This is a comprehensive dataset of 60 children with Coarct, AS, KD with aneurysms or HTx (all high risk for LVDD) who had simultaneous cath and echo data acquired. The objective was to assess if delayed relaxation and global diastolic dysfunction were independent of each other. The secondary objective (not explored here) was to validate echo tools of DD against GS (Tau and LVEDP).
As you can see here, Tau has a moderate correlation with LVEDP (r = 0.576) which may refute our hypothesis. In addition, the linear model suggests that LVEDP could indeed be associated with Tau. However, is that the case?
The most telling thing about these boxplots is that CoA has high variance as evidenced by all the outliers and large IQR. Also what is interesting is that the medians of tau are pretty similar. KD is the only group that has a low median LVEDP, but the IQR has significant overlap in LVEDP.
One of the hypotheses is:when there is DD, LVEDP should be high, and tau should be normal. The median LVEDP is 12.7 (>50% of pts had LVEDP >12). Let’s visualize what values of tau were associated with high lvedp (>12). If high LVEDP is associated with high tau, then that would refute the hypothesis.
CoA appears to have a clear distinction between hi/lo LVEDP and tau while the other ones not so much.
Clearly, CoA has an obviously strong relationship, and might be even better explained with a logarithmic type equation. KD is clearly weak.

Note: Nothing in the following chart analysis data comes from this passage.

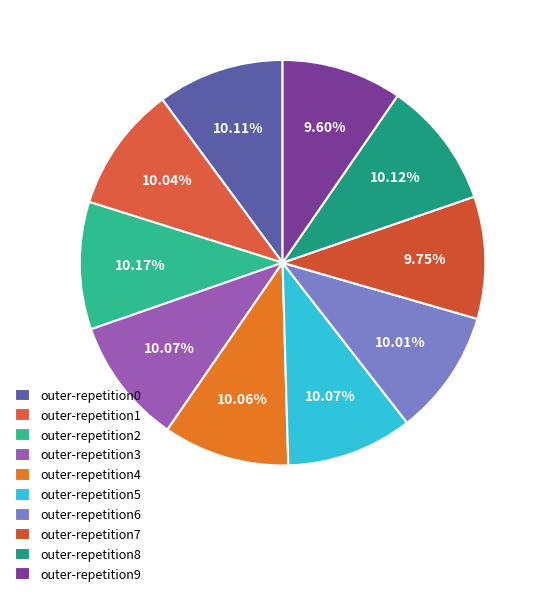

To the nearest percent, what is the average slice percentage?

10%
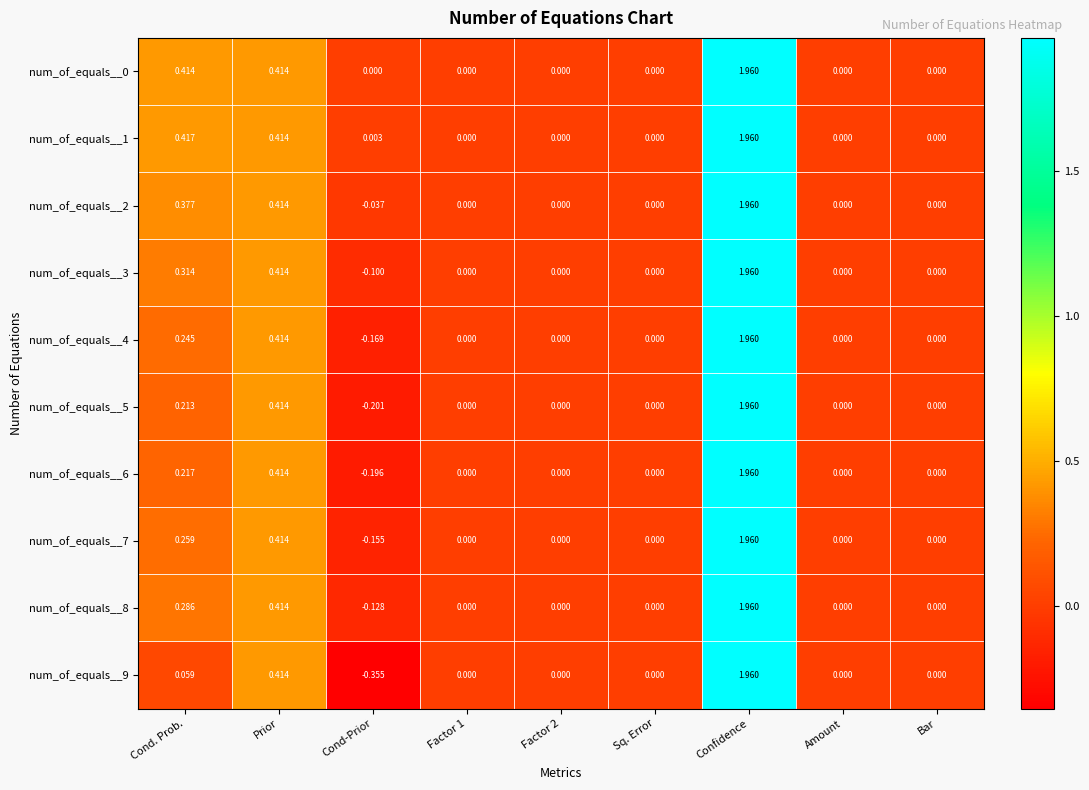

Is the value of num_of_equals__0 at Prior greater than the value of num_of_equals__2 at Bar?

Yes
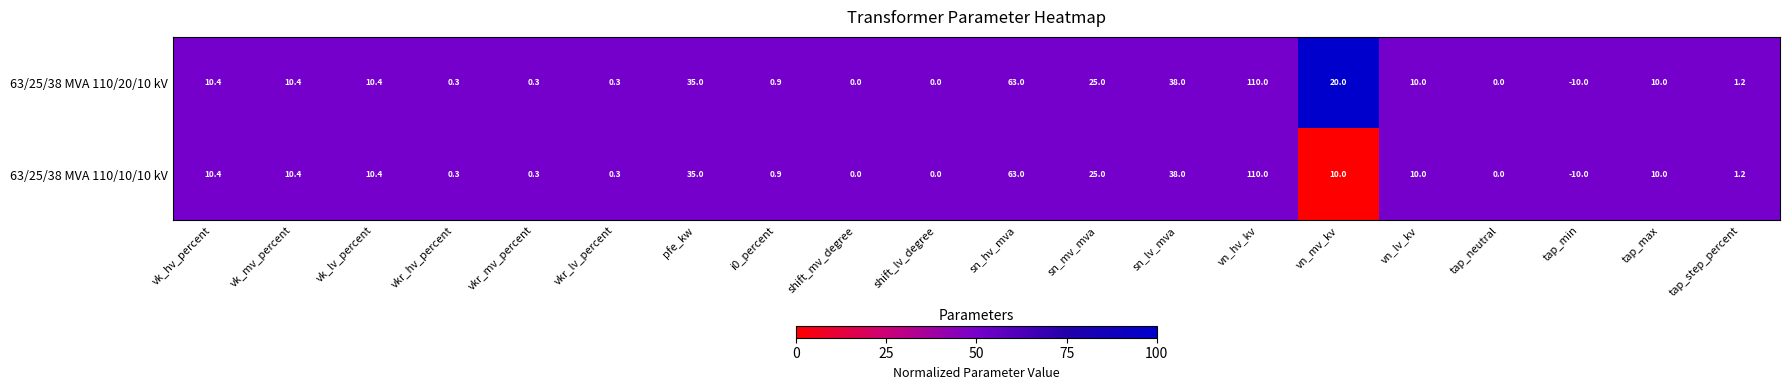

Rank the series by their average value, from lowest to highest.

63/25/38 MVA 110/10/10 kV, 63/25/38 MVA 110/20/10 kV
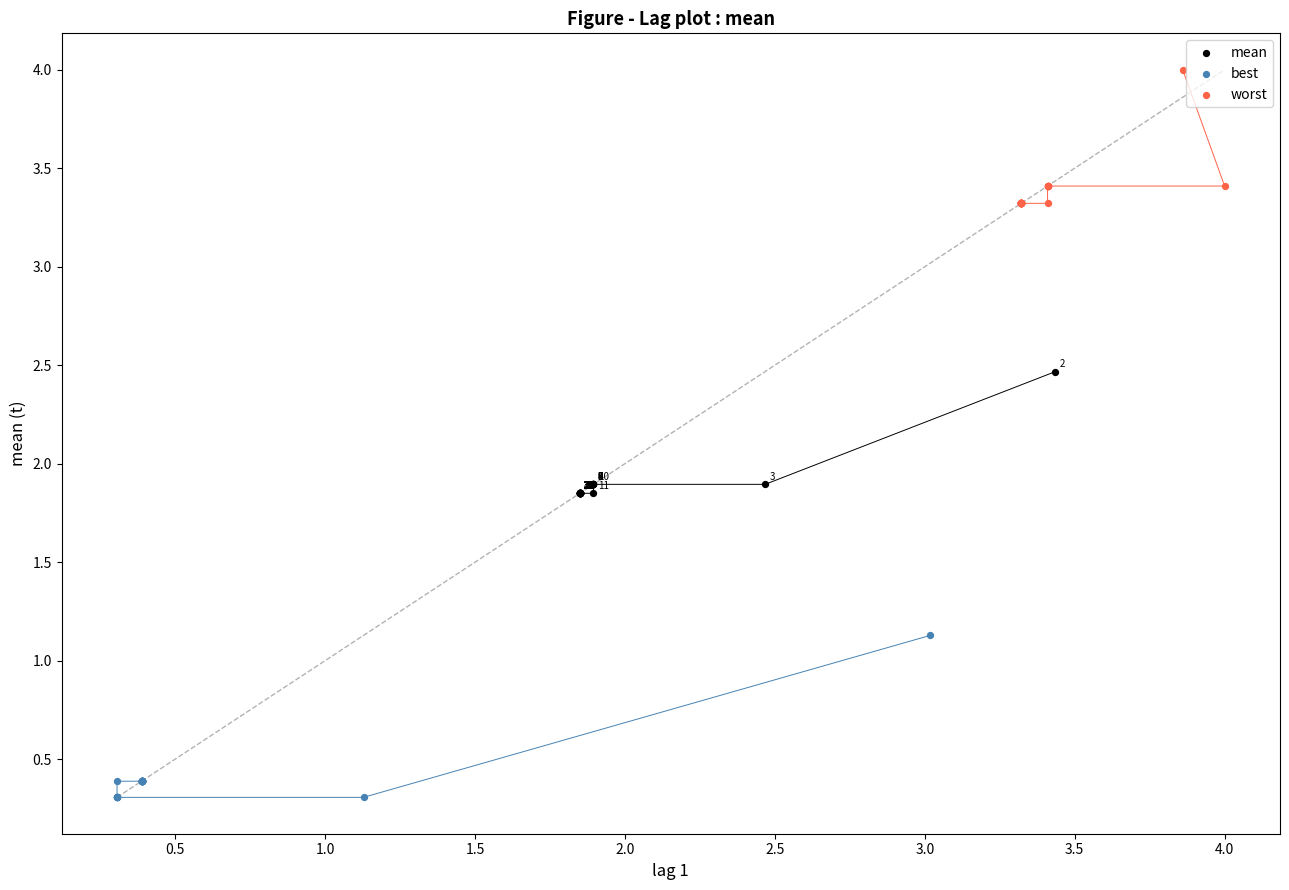

Which series has the widest spread of Y values?

best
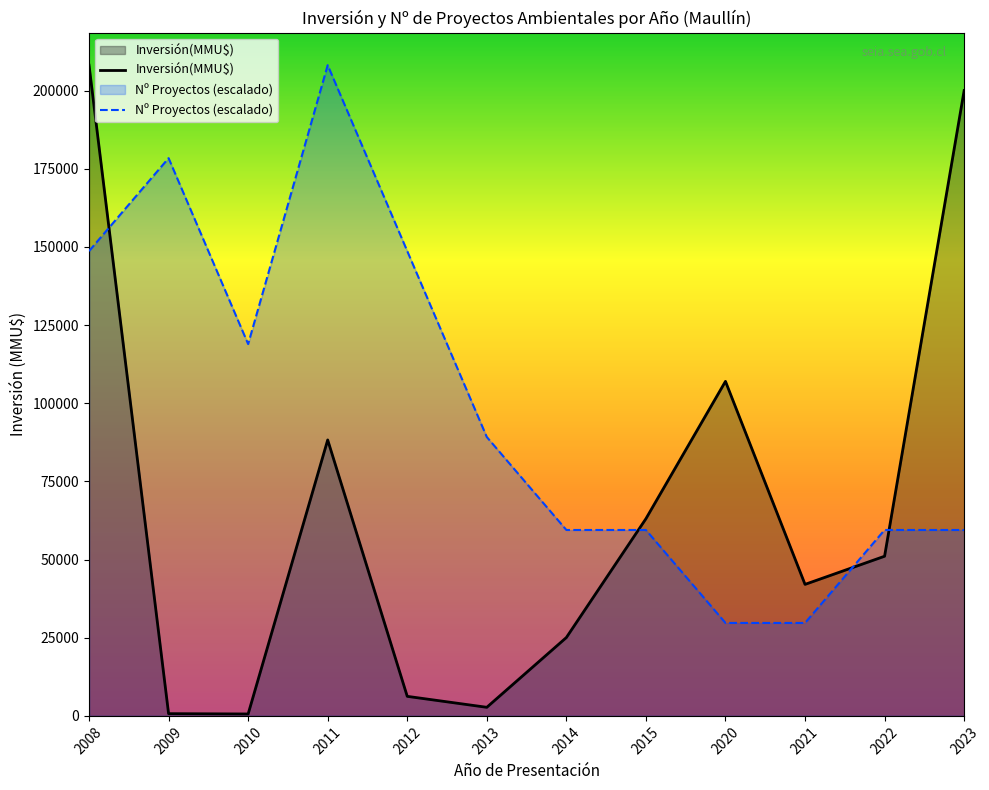

Where is the data nearest to the value 132812?

2020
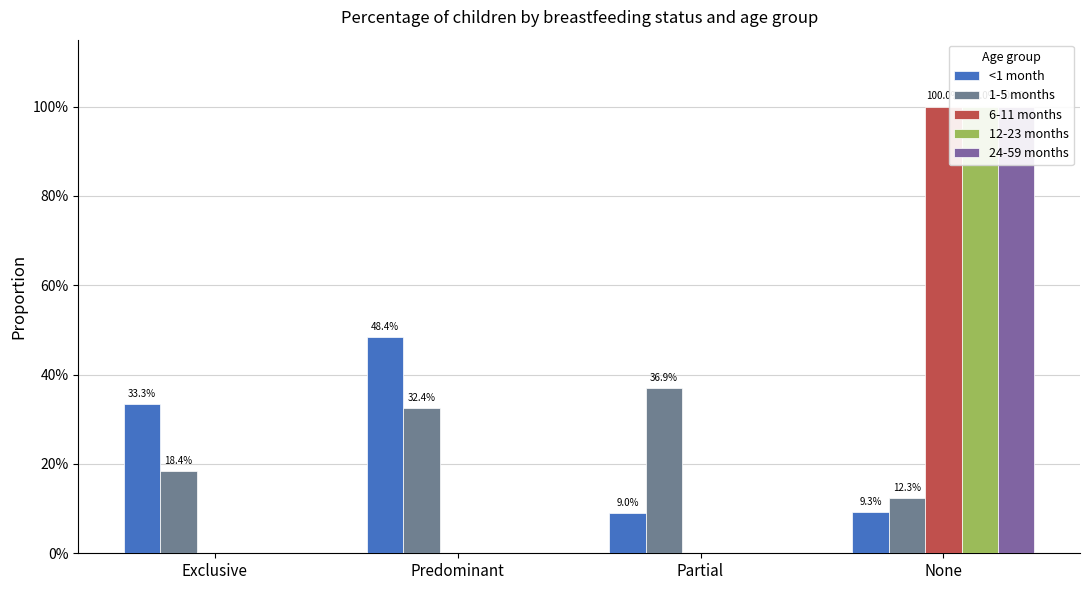

How many groups of bars are there?

4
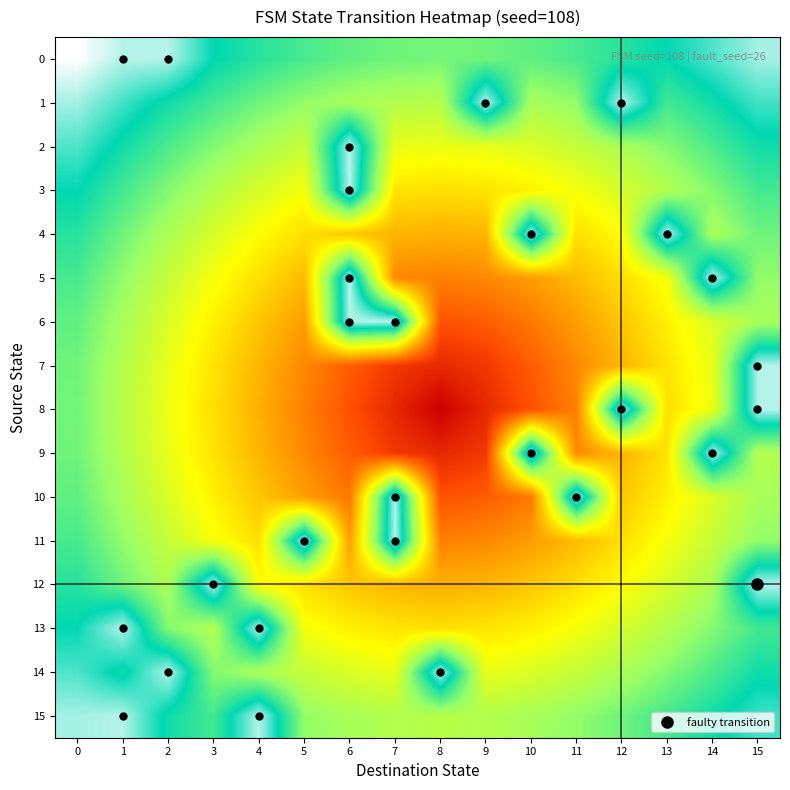

What is the difference between the highest and lowest values at 1?

0.3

However, AS and HTx appear to be pretty random as well with only a few points likely generating the strenght of correlation present in the coefficient.
Correlation coefficients: CoA 0.78 HTx 0.50 AS 0.40 KD -0.02
| diagnostic_group | term | estimate | std_error | statistic…8 | p_value | lower_ci | upper_ci | r.squared | adj.r.squared |
|---|---|---|---|---|---|---|---|---|---|
| CoA | intercept | 2.029 | 2.358 | 0.861 | 0.401 | -2.925 | 6.983 | 0.6050828 | 0.5831429 |
| CoA | tau | 0.269 | 0.051 | 5.252 | 0.000 | 0.161 | 0.377 | 0.6050828 | 0.5831429 |
| AS | intercept | 7.879 | 5.925 | 1.330 | 0.213 | -5.322 | 21.081 | 0.1579380 | 0.0737318 |
| AS | tau | 0.190 | 0.139 | 1.370 | 0.201 | -0.119 | 0.500 | 0.1579380 | 0.0737318 |
| HTx | intercept | 0.263 | 7.037 | 0.037 | 0.971 | -15.657 | 16.182 | 0.2450668 | 0.1611853 |
| HTx | tau | 0.353 | 0.207 | 1.709 | 0.122 | -0.114 | 0.821 | 0.2450668 | 0.1611853 |
| Kawasaki | intercept | 11.098 | 7.286 | 1.523 | 0.150 | -4.529 | 26.726 | 0.0005418 | -0.0708481 |
| Kawasaki | tau | -0.018 | 0.205 | -0.087 | 0.932 | -0.458 | 0.422 | 0.0005418 | -0.0708481 |
With all the data together, the linear model says that beta coefficient of tau is 0.25, with a significant P-value, but RMSE is 4.5, and adj R2 is 0.32.
If you run a linear model by diagnostic subgroup, The ONLY significant coefficient here is CoA. AS, HTX, and KD all have insignificant coefficients! In addition, adjusted R2 of Coa is 58% while all others are <16%. This is highly suggestive that only CoA correlates. The physiology is a very interesting discussion to have. However, the caveat is that we may just not be powered to find significant differences in the other groups (n=12-16) while CoA has the highest n of 20.
A more unifying model would be a mixed effects model where I could account for the 4 different groups of tau by dx subgroups. Unfortunately don’t know how to do that, yet.